The daughter of Alexandre Gaudet and Flore Bourgeois, she was born Françoise Gaudet in Sainte-Eulalie. She attended primary school there, secondary school at the convent of the Sisters of the Assumption and continued her education at the École normale de Nicolet. After completing her education, she worked in her father's business.

She began work as a journalist around 1926. In 1934, she was secretary for Olivar Asselin and editor of the women's pages of Le Canada. She founded the journal ' in 1938 and served as its director until it ceased operation in 1949. She was responsible for the radio programs Notre pain quotidien and V'là le bon vent on CKAC and De fils en aiguille and Le réveil rural on Radio-Canada.
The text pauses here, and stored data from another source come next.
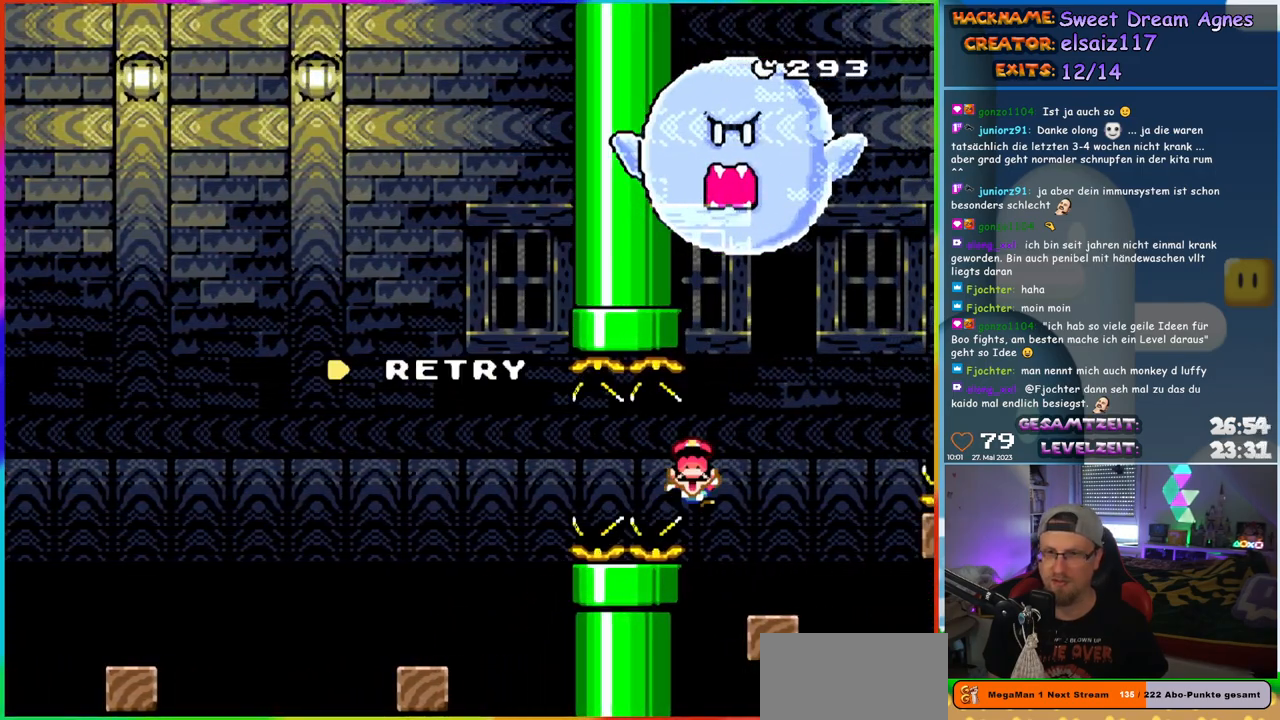
{"buttons": ["B"], "events": [[17, "B", "up"], [133, "DPAD_LEFT", "up"], [367, "Y", "up"], [433, "B", "down"]]}
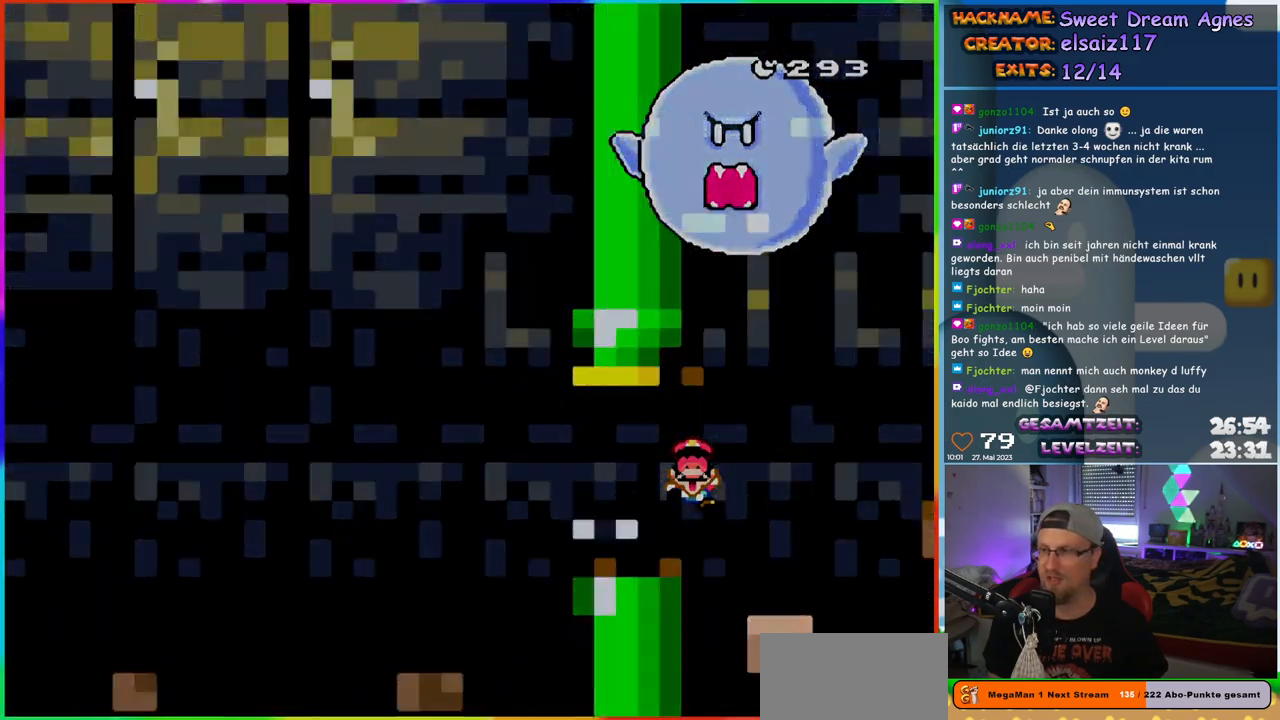
{"buttons": [], "events": [[67, "B", "up"], [133, "B", "down"], [317, "B", "up"]]}
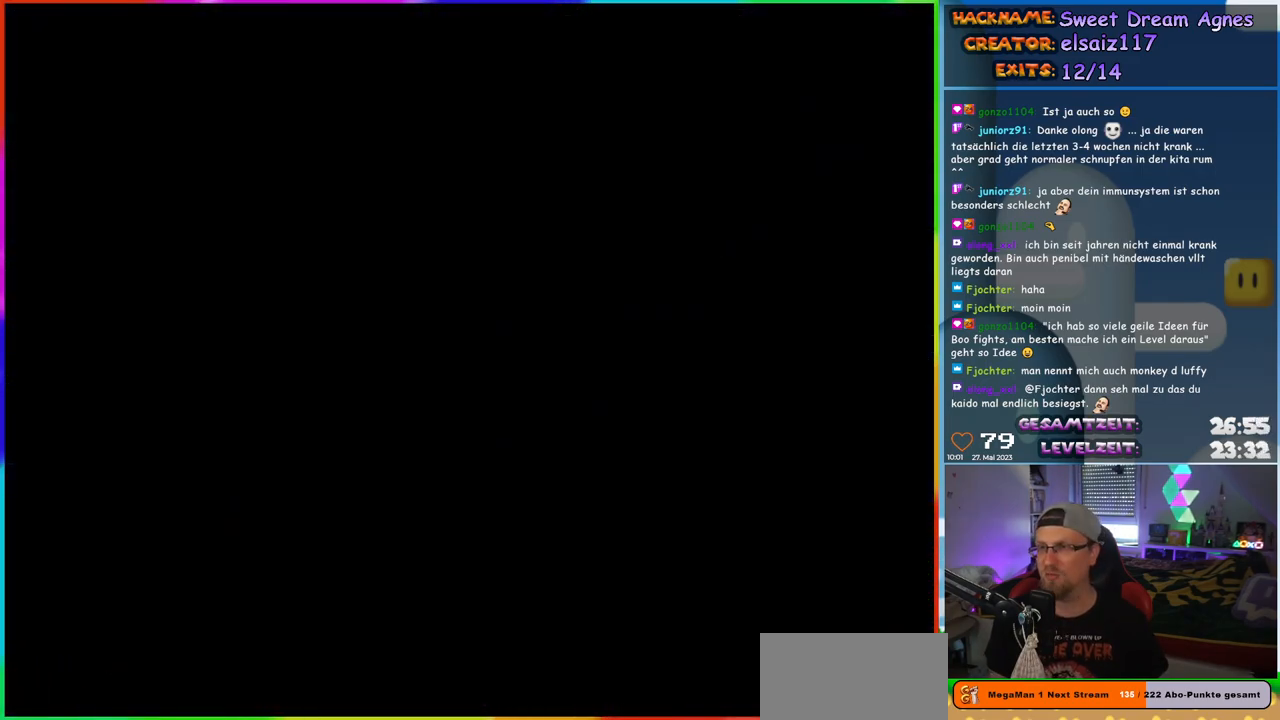
{"buttons": [], "events": []}
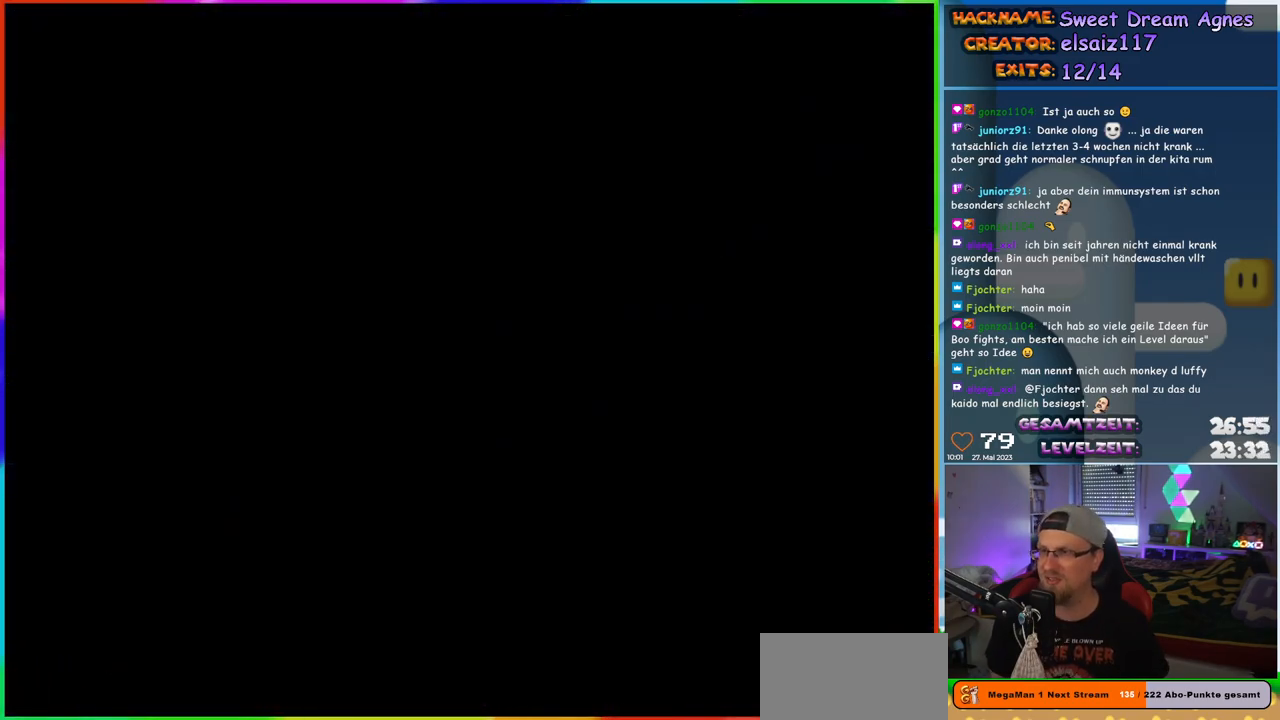
{"buttons": ["Y"], "events": [[383, "Y", "down"]]}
She was also co-host for the television program Voix de femmes and then host of Sans détour on CHLT – Sherbrooke. She was also a contributor to the newspapers La Presse, Le Devoir, Montréal-Matin, Le Nouvelliste and La Tribune.

In 1946, she founded the Centre Social Claire-Vallée and served as its director until the early 1960s. In 1974, she founded a cultural and educational centre, the Gaudet Bourg Centre, in Aston-Jonction. She also taught continuing education at the Université du Québec à Trois-Rivières.

From 1969 to 1971, she was president of the Cercle des femmes journalistes and, from 1981 to 1984, of the Fondation de l'Hôpital du Christ-Roi.

She was married twice: to Paul Smet in 1934 (he died in 1950) and then to Samuel Brisson in 1965.

In 1974, Gaudet Smet was named to the Order of Canada. In 1985, she was named a Chevalier in the National Order of Quebec.